In Europe the ketogenic diet is the diet that is most commonly recommended by doctors for patients with epilepsy. In this diet the ratio of fat to carbohydrates and proteins is 4:1. That means that the fat content of the consumed food must be around 80%, the protein content must be around 15%, and the carbohydrate content must be around 5%. For comparison the average western diet consists of a carbohydrate content of over 50%. After one year on the ketogenic diet the success rate (seizure reduction over 50%) is between 30 and 50% and the dropout rate is around 45%. Although the ketogenic diet can be very effective some families report that it's not compatible with daily life on the long run because it's too restrictive as bread pasta and sweets are forbidden in the ketogenic diet. In puberty with increasing autonomy it can be difficult for adolescents to follow the diet strictly. For this reason a fat ratio of 3: 1 instead of 4: 1 can be recommended to make meals more palatable. Side effects of the ketogenic diet can be constipation, tiredness and after a long term diet, in one out of 20 patients, kidney stones.

MCT-Ketogenic diet

In the 1960s it was discovered that when medium-chain triglycerides (MCT) fats are metabolized in the body more ketone bodies are produced then from metabolizing any other fat. Based on this mechanism the MCT ketogenic diet a modification of the ketogenic diet was developed and it has nearly replaced the classic ketogenic diet in the USA. In the MCT ketogenic diet MCT oil is added to ketogenic meals, which allows the carbohydrate content to be increased to around 15 to 20%. This way some patients find the meals more enjoyable. The success rate of the MCT ketogenic diet does not differ from the classic ketogenic diet however not all children can tolerate the necessary large amounts of MCT oil which is also very expensive.

Modified Atkins

A modified Atkins diet describes the long term practice of the first phase of the popular Atkins diet the so-called induction phase to reduce seizures through ketosis. In this diet the fat content of the nutrition is slightly lower than in the ketogenic diet at around 60%, the protein content is around 30% and the carbohydrate content is around 10% rendering the diet less restrictive and more compatible with the daily life compared to the ketogenic diet.  Several studies show that the modified Atkins diet produces a similar or slightly lower seizure reduction to the ketogenic diet. Some physicians, especially in the US, recommend the modified Atkins diet because they assume that patients will adhere to it on the long-term because it is more compatible with daily life and the meals are more enjoyable. It has also been concluded in another study that the diet is well tolerated and effective in hard to treat childhood epilepsy.

Other
Deep brain stimulation  of the anterior nuclei of the thalamus is approved for DRE in some countries in Europe, but has been and continues to only be used in a very few patients. After 5 years of DBS a seizure reduction of 69% and a 50%-responder rate of 68% was reported in a randomized-double blinded trial. The rate of serious device related events was 34% in this study.

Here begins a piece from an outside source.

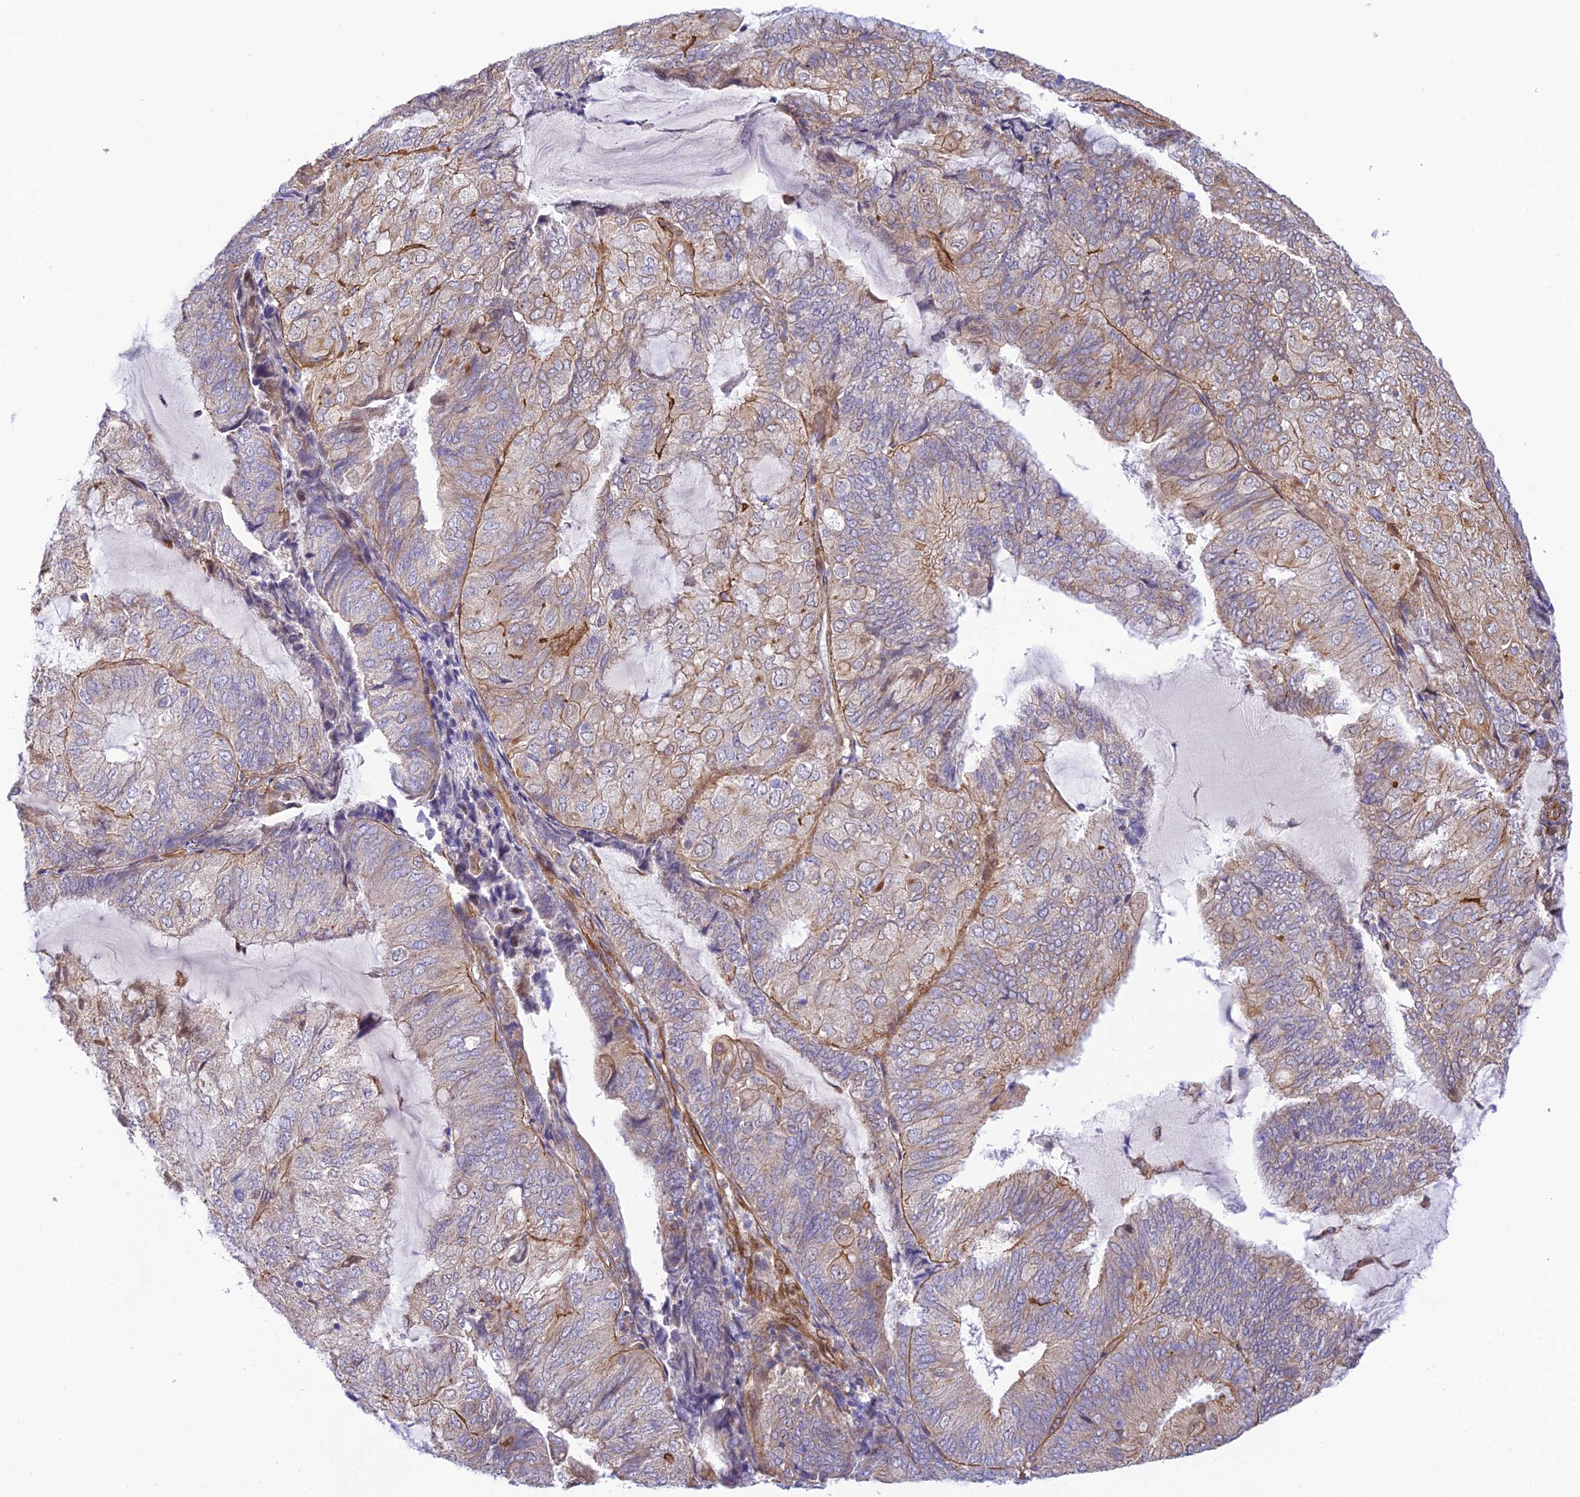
{"staining": {"intensity": "weak", "quantity": "<25%", "location": "cytoplasmic/membranous"}, "tissue": "endometrial cancer", "cell_type": "Tumor cells", "image_type": "cancer", "snomed": [{"axis": "morphology", "description": "Adenocarcinoma, NOS"}, {"axis": "topography", "description": "Endometrium"}], "caption": "Immunohistochemistry micrograph of endometrial adenocarcinoma stained for a protein (brown), which shows no positivity in tumor cells. (Brightfield microscopy of DAB (3,3'-diaminobenzidine) immunohistochemistry (IHC) at high magnification).", "gene": "EXOC3L4", "patient": {"sex": "female", "age": 81}}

Responsive neurostimulation (RNS) is approved for DRE in the US and involves stimulation directly to 1 or 2 seizure foci when abnormal electrocorticographic activity is detected by the devices software. After 2 years of RNS a seizure reduction of 53% was reported in a randomized-double blinded trial as well as a rate of serious device related events of 2.5%.

Transcutaneous vagus nerve stimulation (tVNS) is approved for DRE in some European countries and involves externally stimulating the auricular branch of the vagus nerve in the ear. tVNS failed to demonstrate efficacy in a first randomized-double blinded trial: responder rates did not differ between active and control groups potentially indicating a placebo effect behind the 34% seizure reduction seen in the patients who completed the full follow-up period.